LEWISBURG – An opportunity to hear a rising star in the music world is reason enough to make room on your calendar. But with a free artist talk thrown in, it creates a hard-to-miss event.
Amythyst Kiah will perform Friday at 6 p.m., outdoors at the Weis Center Plaza, at Bucknell University. In the event of rain, the performance will take place inside the Weis Center.
The Exchange’s Art Cart will also be on site from 5:30 to 7 p.m. with special all-ages activities.
Additionally, there will be a free artist talk with Amythyst Kiah and Professor Benae Beaman, visiting assistant professor of Women & Gender Studies, at 12:30 p.m. in the white, side patio tent on the day of the performance.
“The Weis Center is continuing its 10-year tradition of inviting the community to enjoy a free outdoor performance on our plaza to open our presenting season,” said Kathryn Maguet, executive director of the Weis Center for the Performing Arts. “I’m delighted to share the artistry of Grammy-nominated singer-songwriter Amythyst Kiah, who is widely regarded as THE Breakout Artist of Summer 2021.”

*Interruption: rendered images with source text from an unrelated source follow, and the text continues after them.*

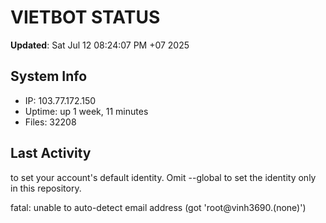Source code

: # VIETBOT STATUS
**Updated**: Sat Jul 12 08:24:07 PM +07 2025

## System Info
- IP: 103.77.172.150
- Uptime: up 1 week, 11 minutes
- Files: 32208

## Last Activity

to set your account's default identity.
Omit --global to set the identity only in this repository.

fatal: unable to auto-detect email address (got 'root@vinh3690.(none)')
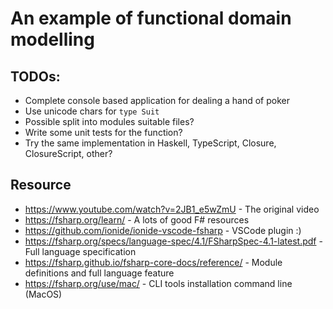 # An example of functional domain modelling


## TODOs:

* Complete console based application for dealing a hand of poker
* Use unicode chars for `type Suit`
* Possible split into modules suitable files?
* Write some unit tests for the function?
* Try the same implementation in Haskell, TypeScript, Closure, ClosureScript, other?


## Resource

* https://www.youtube.com/watch?v=2JB1_e5wZmU - The original video
* https://fsharp.org/learn/ - A lots of good F# resources
* https://github.com/ionide/ionide-vscode-fsharp - VSCode plugin :)
* https://fsharp.org/specs/language-spec/4.1/FSharpSpec-4.1-latest.pdf - Full language specification
* https://fsharp.github.io/fsharp-core-docs/reference/ - Module definitions and full language feature
* https://fsharp.org/use/mac/ - CLI tools installation command line (MacOS)
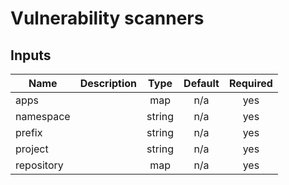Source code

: # Vulnerability scanners

<!-- BEGINNING OF PRE-COMMIT-TERRAFORM DOCS HOOK -->
## Inputs

| Name | Description | Type | Default | Required |
|------|-------------|:----:|:-----:|:-----:|
| apps |  | map | n/a | yes |
| namespace |  | string | n/a | yes |
| prefix |  | string | n/a | yes |
| project |  | string | n/a | yes |
| repository |  | map | n/a | yes |

<!-- END OF PRE-COMMIT-TERRAFORM DOCS HOOK -->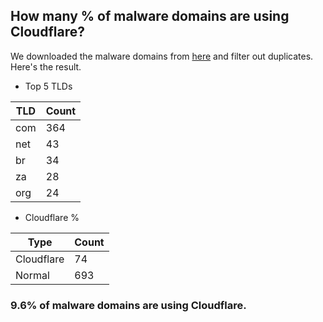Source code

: ## How many % of malware domains are using Cloudflare?


We downloaded the malware domains from [here](https://urlhaus.abuse.ch) and filter out duplicates.
Here's the result.


[//]: # (start replacement)


- Top 5 TLDs

| TLD | Count |
| --- | --- |
| com | 364 |
| net | 43 |
| br | 34 |
| za | 28 |
| org | 24 |


- Cloudflare %

| Type | Count |
| --- | --- |
| Cloudflare | 74 |
| Normal | 693 |


### 9.6% of malware domains are using Cloudflare.
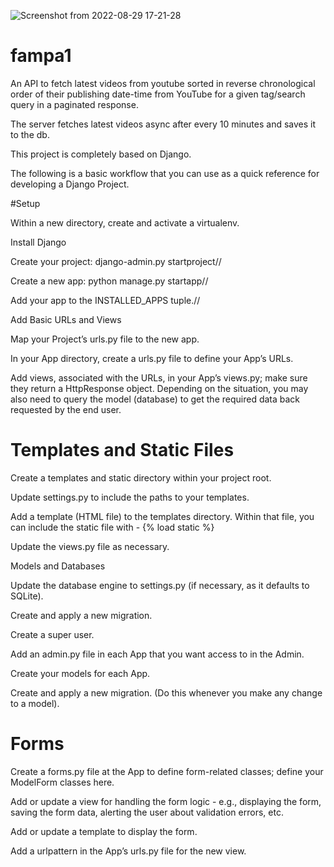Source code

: ![Screenshot from 2022-08-29 17-21-28](https://user-images.githubusercontent.com/58148990/187277827-7e0de9d5-cbeb-4271-b38e-d8e6bed83a93.png)
# fampa1
An API to fetch latest videos from youtube sorted in reverse chronological order of their publishing date-time from YouTube for a given tag/search query in a paginated response.

The server fetches latest videos async after every 10 minutes and saves it to the db.

This project is completely based on Django.

The following is a basic workflow that you can use as a quick reference for developing a Django Project.

#Setup

Within a new directory, create and activate a virtualenv.

Install Django

Create your project: django-admin.py startproject//

Create a new app: python manage.py startapp//

Add your app to the INSTALLED_APPS tuple.//

Add Basic URLs and Views

Map your Project’s urls.py file to the new app.

In your App directory, create a urls.py file to define your App’s URLs.

Add views, associated with the URLs, in your App’s views.py; make sure they return a HttpResponse object. Depending on the situation, you may also need to query the model (database) to get the required data back requested by the end user.

# Templates and Static Files

Create a templates and static directory within your project root.

Update settings.py to include the paths to your templates.

Add a template (HTML file) to the templates directory. Within that file, you can include the static file with - {% load static %}

Update the views.py file as necessary.

Models and Databases

Update the database engine to settings.py (if necessary, as it defaults to SQLite).

Create and apply a new migration.

Create a super user.

Add an admin.py file in each App that you want access to in the Admin.

Create your models for each App.

Create and apply a new migration. (Do this whenever you make any change to a model).

# Forms

Create a forms.py file at the App to define form-related classes; define your ModelForm classes here.

Add or update a view for handling the form logic - e.g., displaying the form, saving the form data, alerting the user about validation errors, etc.

Add or update a template to display the form.

Add a urlpattern in the App’s urls.py file for the new view.

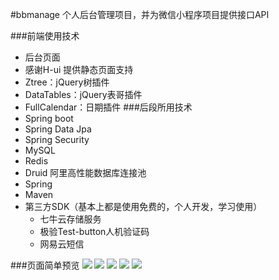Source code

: #bbmanage
个人后台管理项目，并为微信小程序项目提供接口API

###前端使用技术
* 后台页面
 * 感谢H-ui 提供静态页面支持
 * Ztree：jQuery树插件
 * DataTables：jQuery表哥插件
 * FullCalendar：日期插件
###后段所用技术
* Spring boot
* Spring Data Jpa
* Spring Security
* MySQL
* Redis
* Druid 阿里高性能数据库连接池
* Spring 
* Maven 
* 第三方SDK（基本上都是使用免费的，个人开发，学习使用）
    * 七牛云存储服务
    * 极验Test-button人机验证码 
    * 网易云短信

###页面简单预览
![](http://pispn94t7.bkt.clouddn.com/github1.png)
![](http://pispn94t7.bkt.clouddn.com/github2.png)
![](http://pispn94t7.bkt.clouddn.com/github3.png)
![](http://pispn94t7.bkt.clouddn.com/github4.png)
![](http://pispn94t7.bkt.clouddn.com/github.png)


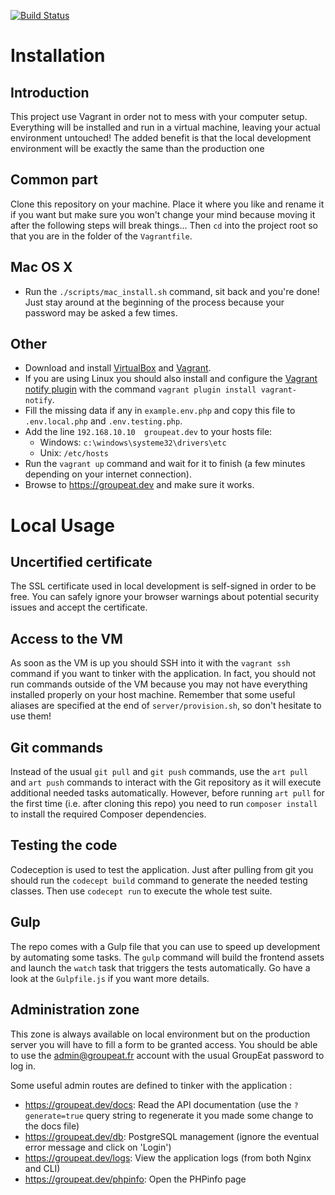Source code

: [![Build Status](https://api.shippable.com/projects/54a71363d46935d5fbc15ac1/badge?branchName=master)](https://app.shippable.com/projects/54a71363d46935d5fbc15ac1/builds/latest)

# Installation

## Introduction

This project use Vagrant in order not to mess with your computer setup. Everything will be installed and run in a virtual machine, leaving your actual environment untouched! The added benefit is that the local development environment will be exactly the same than the production one

## Common part

Clone this repository on your machine. Place it where you like and rename it if you want but make sure you won't change your mind because moving it after the following steps will break things... Then `cd` into the project root so that you are in the folder of the `Vagrantfile`.

## Mac OS X
 - Run the `./scripts/mac_install.sh` command, sit back and you're done! Just stay around at the beginning of the process because your password may be asked a few times.

## Other
 - Download and install [VirtualBox](https://www.virtualbox.org/wiki/Downloads) and [Vagrant](https://www.vagrantup.com/downloads.html).
 - If you are using Linux you should also install and configure the [Vagrant notify plugin](https://github.com/fgrehm/vagrant-notify) with the command `vagrant plugin install vagrant-notify`.
 - Fill the missing data if any in `example.env.php` and copy this file to `.env.local.php` and `.env.testing.php`.
 - Add the line `192.168.10.10  groupeat.dev` to your hosts file:
   - Windows: `c:\windows\systeme32\drivers\etc`
   - Unix: `/etc/hosts`
 - Run the `vagrant up` command and wait for it to finish (a few minutes depending on your internet connection).
 - Browse to https://groupeat.dev and make sure it works.

# Local Usage

## Uncertified certificate

The SSL certificate used in local development is self-signed in order to be free. You can safely ignore your browser warnings about potential security issues and accept the certificate.

## Access to the VM

As soon as the VM is up you should SSH into it with the `vagrant ssh` command if you want to tinker with the application. In fact, you should not run commands outside of the VM because you may not have everything installed properly on your host machine.
Remember that some useful aliases are specified at the end of `server/provision.sh`, so don't hesitate to use them!

## Git commands

Instead of the usual `git pull` and `git push` commands, use the `art pull` and `art push` commands to interact with the Git repository as it will execute additional needed tasks automatically. However, before running `art pull` for the first time (i.e. after cloning this repo) you need to run `composer install` to install the required Composer dependencies.

## Testing the code

Codeception is used to test the application. Just after pulling from git you should run the `codecept build` command to generate the needed testing classes. Then use `codecept run` to execute the whole test suite.

## Gulp

The repo comes with a Gulp file that you can use to speed up development by automating some tasks. The `gulp` command will build the frontend assets and launch the `watch` task that triggers the tests automatically. Go have a look at the `Gulpfile.js` if you want more details.

## Administration zone

This zone is always available on local environment but on the production server you will have to fill a form to be granted access. You should be able to use the admin@groupeat.fr account with the usual GroupEat password to log in.

Some useful admin routes are defined to tinker with the application :

 - https://groupeat.dev/docs: Read the API documentation (use the `?generate=true` query string to regenerate it you made some change to the docs file)
 - https://groupeat.dev/db: PostgreSQL management (ignore the eventual error message and click on 'Login')
 - https://groupeat.dev/logs: View the application logs (from both Nginx and CLI)
 - https://groupeat.dev/phpinfo: Open the PHPinfo page
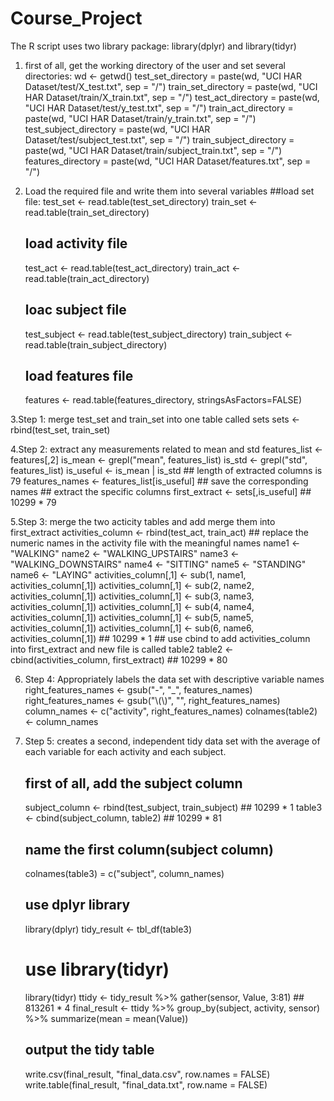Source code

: # Course_Project

The R script uses two library package: library(dplyr) and library(tidyr)

1. first of all, get the working directory of the user and set several directories:
    wd <- getwd()
    test_set_directory = paste(wd, "UCI HAR Dataset/test/X_test.txt", sep = "/")
    train_set_directory = paste(wd, "UCI HAR Dataset/train/X_train.txt", sep = "/")
    test_act_directory = paste(wd, "UCI HAR Dataset/test/y_test.txt", sep = "/")
    train_act_directory = paste(wd, "UCI HAR Dataset/train/y_train.txt", sep = "/")
    test_subject_directory = paste(wd, "UCI HAR Dataset/test/subject_test.txt", sep = "/")
    train_subject_directory = paste(wd, "UCI HAR Dataset/train/subject_train.txt", sep = "/")
    features_directory = paste(wd, "UCI HAR Dataset/features.txt", sep = "/")

2. Load the required file and write them into several variables
      ##load set file:
    test_set <- read.table(test_set_directory)
    train_set <- read.table(train_set_directory)
      ## load activity file
    test_act <- read.table(test_act_directory)
    train_act <- read.table(train_act_directory)
      ## loac subject file
    test_subject <- read.table(test_subject_directory)
    train_subject <- read.table(train_subject_directory)
      ## load features file
    features <- read.table(features_directory, stringsAsFactors=FALSE)

3.Step 1: merge test_set and train_set into one table called sets
  sets <- rbind(test_set, train_set)
  
4.Step 2: extract any measurements related to mean and std
    features_list <- features[,2]
    is_mean <- grepl("mean", features_list)
    is_std <- grepl("std", features_list)
    is_useful <- is_mean | is_std  ## length of extracted columns is 79
    features_names <- features_list[is_useful]  ## save the corresponding names
      ## extract the specific columns
    first_extract <- sets[,is_useful]  ## 10299 * 79
    
5.Step 3: merge the two acticity tables and add merge them into first_extract
    activities_column <- rbind(test_act, train_act)
      ## replace the numeric names in the activity file with the meaningful names
    name1 <- "WALKING"
    name2 <- "WALKING_UPSTAIRS"
    name3 <- "WALKING_DOWNSTAIRS"
    name4 <- "SITTING"
    name5 <- "STANDING"
    name6 <- "LAYING"
    activities_column[,1] <- sub(1, name1, activities_column[,1])
    activities_column[,1] <- sub(2, name2, activities_column[,1])
    activities_column[,1] <- sub(3, name3, activities_column[,1])
    activities_column[,1] <- sub(4, name4, activities_column[,1])
    activities_column[,1] <- sub(5, name5, activities_column[,1])
    activities_column[,1] <- sub(6, name6, activities_column[,1])  ## 10299 * 1
      ## use cbind to add activities_column into first_extract and new file is called table2
    table2 <- cbind(activities_column, first_extract)  ## 10299 * 80
    
6. Step 4: Appropriately labels the data set with descriptive variable names
    right_features_names <- gsub("-", "_", features_names)
    right_features_names <- gsub("\\(\\)", "", right_features_names)
    column_names <- c("activity", right_features_names)
    colnames(table2) <- column_names
    
7. Step 5: creates a second, independent tidy data set with the average of each variable for each activity and each subject.
      ## first of all, add the subject column 
    subject_column <- rbind(test_subject, train_subject)  ## 10299 * 1
    table3 <- cbind(subject_column, table2)  ## 10299 * 81
      ## name the first column(subject column)
    colnames(table3) = c("subject", column_names)
    
    ## use dplyr library
    library(dplyr)
    tidy_result <- tbl_df(table3)
    
    # use library(tidyr)
    library(tidyr)
    ttidy <- tidy_result %>%
      gather(sensor, Value, 3:81) ## 813261 * 4
    final_result <- ttidy %>%
      group_by(subject, activity, sensor) %>%
      summarize(mean = mean(Value))
    
    ## output the tidy table 
    write.csv(final_result, "final_data.csv", row.names = FALSE)
    write.table(final_result, "final_data.txt", row.name = FALSE)
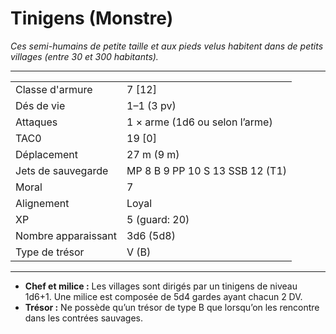 # Tinigens (Monstre)


*Ces semi-humains de petite taille et aux pieds velus habitent dans de
petits villages (entre 30 et 300 habitants).*

-----

|                     |                                 |
| ------------------- | ------------------------------- |
| Classe d'armure     | 7 \[12\]                        |
| Dés de vie          | 1–1 (3 pv)                      |
| Attaques            | 1 × arme (1d6 ou selon l’arme)  |
| TAC0                | 19 \[0\]                        |
| Déplacement         | 27 m (9 m)                      |
| Jets de sauvegarde  | MP 8 B 9 PP 10 S 13 SSB 12 (T1) |
| Moral               | 7                               |
| Alignement          | Loyal                           |
| XP                  | 5 (guard: 20)                   |
| Nombre apparaissant | 3d6 (5d8)                       |
| Type de trésor      | V (B)                           |

-----

  - **Chef et milice :** Les villages sont dirigés par un tinigens de
    niveau 1d6+1. Une milice est composée de 5d4 gardes ayant chacun 2
    DV.
  - **Trésor :** Ne possède qu’un trésor de type B que lorsqu’on les
    rencontre dans les contrées sauvages.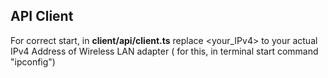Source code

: ## API Client

For correct start, in **client/api/client.ts** replace <your_IPv4> to your actual IPv4 Address of Wireless LAN adapter ( for this, in terminal start command "ipconfig")
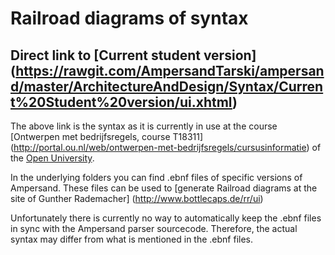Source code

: Railroad diagrams of syntax
===========================

Direct link to [Current student version] (https://rawgit.com/AmpersandTarski/ampersand/master/ArchitectureAndDesign/Syntax/Current%20Student%20version/ui.xhtml)
------------------------------------------
The above link is the syntax as it is currently in use at the course [Ontwerpen met bedrijfsregels, course T18311] (http://portal.ou.nl/web/ontwerpen-met-bedrijfsregels/cursusinformatie) of the [Open University](http://www.ou.nl/). 

In the underlying folders you can find .ebnf files of specific versions of Ampersand. These files can be used to [generate Railroad diagrams at the site of Gunther Rademacher] (http://www.bottlecaps.de/rr/ui)

Unfortunately there is currently no way to automatically keep the .ebnf files in sync with the Ampersand parser sourcecode. Therefore, the actual syntax may differ from what is mentioned in the .ebnf files.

Kiah has been described by Rolling Stone magazine as “Americana’s best up-and-coming secret” for her powerful blend of lonesome folk and blues.
“This concert is a rare opportunity to catch this rising star who has performed at every major music festival and venue this summer, including Red Rocks, the Newport Folk Festival, the Grand Ole Opry, as well as The Jimmy Kimmel Show, CBS Saturday Sessions and NPR,” Maguet said. “Her song, ‘Black Myself,’ won the 2019 Folk Alliance Best Song Award.”
Kiah’s Rounder Records debut, “Wary + Strange,” “marks the glorious collision of two vastly different worlds: the iconoclastic alt-rock that first sparked her musical passion, and the roots/old-time-music scene where she’s found breakout success in recent years,” according to her website.
Her “unforgettable voice” is described as “both unfettered and exquisitely controlled,” while her politically laced lyrics offer “a raw yet nuanced examination of grief, alienation, and the hard-won triumph of total self-acceptance.”
With the disappointing, but necessary, cancellations of last year’s events due to pandemic mitigation restrictions, the Weis Center staff is happy to be back in business.
“We’re very much looking forward to seeing audiences return to experience the power and magic of the performing arts,” Maguet said. “We are firmly committed to remaining vigilant in providing safe and inspiring performances this season. While we are being very cautious with our policies and procedures for attending live performances, we do believe that people are eager to gather together for artistic and cultural events.”